Nearly 70 percent of young women say they are leaning toward Democratic candidates in the midterms.

Women’s March co-chairs Linda Sarsour (left) and Tamika D. Mallory speak in Las Vegas in January.
Ethan Miller/Getty Images

If Democrats retake control of Congress in November, it will be in part due to their strength with young women.

A new survey from the Pew Research Center finds young women — between the ages of 18 and 34 — far and away prefer the Democratic congressional candidate in their districts. Their preference for Democrats is significantly higher than that of women of other age groups.

Women overall are likely to lean blue, with 54 percent supporting or leaning toward the Democratic candidate in their district this fall, versus 38 percent who favor the Republican candidate. But 68 percent of young women are choosing Democrats, compared to 24 percent who prefer Republicans.

Younger men, meanwhile, give Republican candidates the slight edge.

Pew Research Center

This data reinforces a trend that Pew has been observing for the past few years, which has seen young women take a sharp turn to the left.

Pew Research Center

As this chart shows, the trend accelerated right around the 2016 election. Millennial women appear to have been pushed further toward the left by the election of Donald Trump.

In October 2016, the Washington Post published an Access Hollywood tape that caught Trump bragging about grabbing women “by the pussy” — comments he later brushed off as mere “locker room talk.” Since then, more than 20 women have accused him of sexual misconduct, allegations he’s responded to by denigrating several of the women.

Meanwhile, loyalty to the president is proving to be among the most important qualifications for conservative candidates seeking public office. Women like Reps. Martha Roby and Barbara Comstock who have spoken out against him have seen these critiques come back to bite them at the polls.

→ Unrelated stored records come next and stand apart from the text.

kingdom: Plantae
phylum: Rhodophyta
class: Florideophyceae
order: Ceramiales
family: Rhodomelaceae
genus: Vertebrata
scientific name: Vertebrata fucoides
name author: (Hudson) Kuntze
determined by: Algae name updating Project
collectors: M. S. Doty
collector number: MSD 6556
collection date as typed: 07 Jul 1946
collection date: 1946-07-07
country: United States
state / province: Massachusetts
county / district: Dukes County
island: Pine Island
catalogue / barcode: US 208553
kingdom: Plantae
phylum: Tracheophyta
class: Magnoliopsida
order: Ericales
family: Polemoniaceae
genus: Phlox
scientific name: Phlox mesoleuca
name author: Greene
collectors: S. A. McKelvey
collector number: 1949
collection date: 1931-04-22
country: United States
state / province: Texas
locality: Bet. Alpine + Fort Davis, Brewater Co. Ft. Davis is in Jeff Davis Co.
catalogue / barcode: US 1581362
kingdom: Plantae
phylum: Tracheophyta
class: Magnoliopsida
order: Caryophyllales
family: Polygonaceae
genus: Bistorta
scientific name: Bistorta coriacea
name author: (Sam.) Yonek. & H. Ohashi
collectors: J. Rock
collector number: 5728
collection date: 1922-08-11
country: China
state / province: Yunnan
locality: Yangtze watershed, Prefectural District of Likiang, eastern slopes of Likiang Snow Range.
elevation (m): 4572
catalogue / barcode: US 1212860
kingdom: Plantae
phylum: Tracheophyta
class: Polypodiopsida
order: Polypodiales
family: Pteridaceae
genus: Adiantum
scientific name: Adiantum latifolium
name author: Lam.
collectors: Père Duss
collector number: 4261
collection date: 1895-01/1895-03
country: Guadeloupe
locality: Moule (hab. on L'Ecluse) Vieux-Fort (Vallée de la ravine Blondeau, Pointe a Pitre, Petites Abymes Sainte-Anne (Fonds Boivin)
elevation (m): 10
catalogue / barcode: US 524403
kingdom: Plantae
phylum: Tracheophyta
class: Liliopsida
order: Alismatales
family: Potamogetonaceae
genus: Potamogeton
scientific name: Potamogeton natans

At the same time, Democrats have sought to frame themselves as a party that promotes women candidates and female empowerment in the age of #MeToo — with a record number of women vying for Democratic congressional spots this year, even as the party continues to be divided by the response to allegations against former Sen. Al Franken.

Against that backdrop, young women — who have been a driving force in grassroots activism pushing for gender parity — seem to have made a clear choice.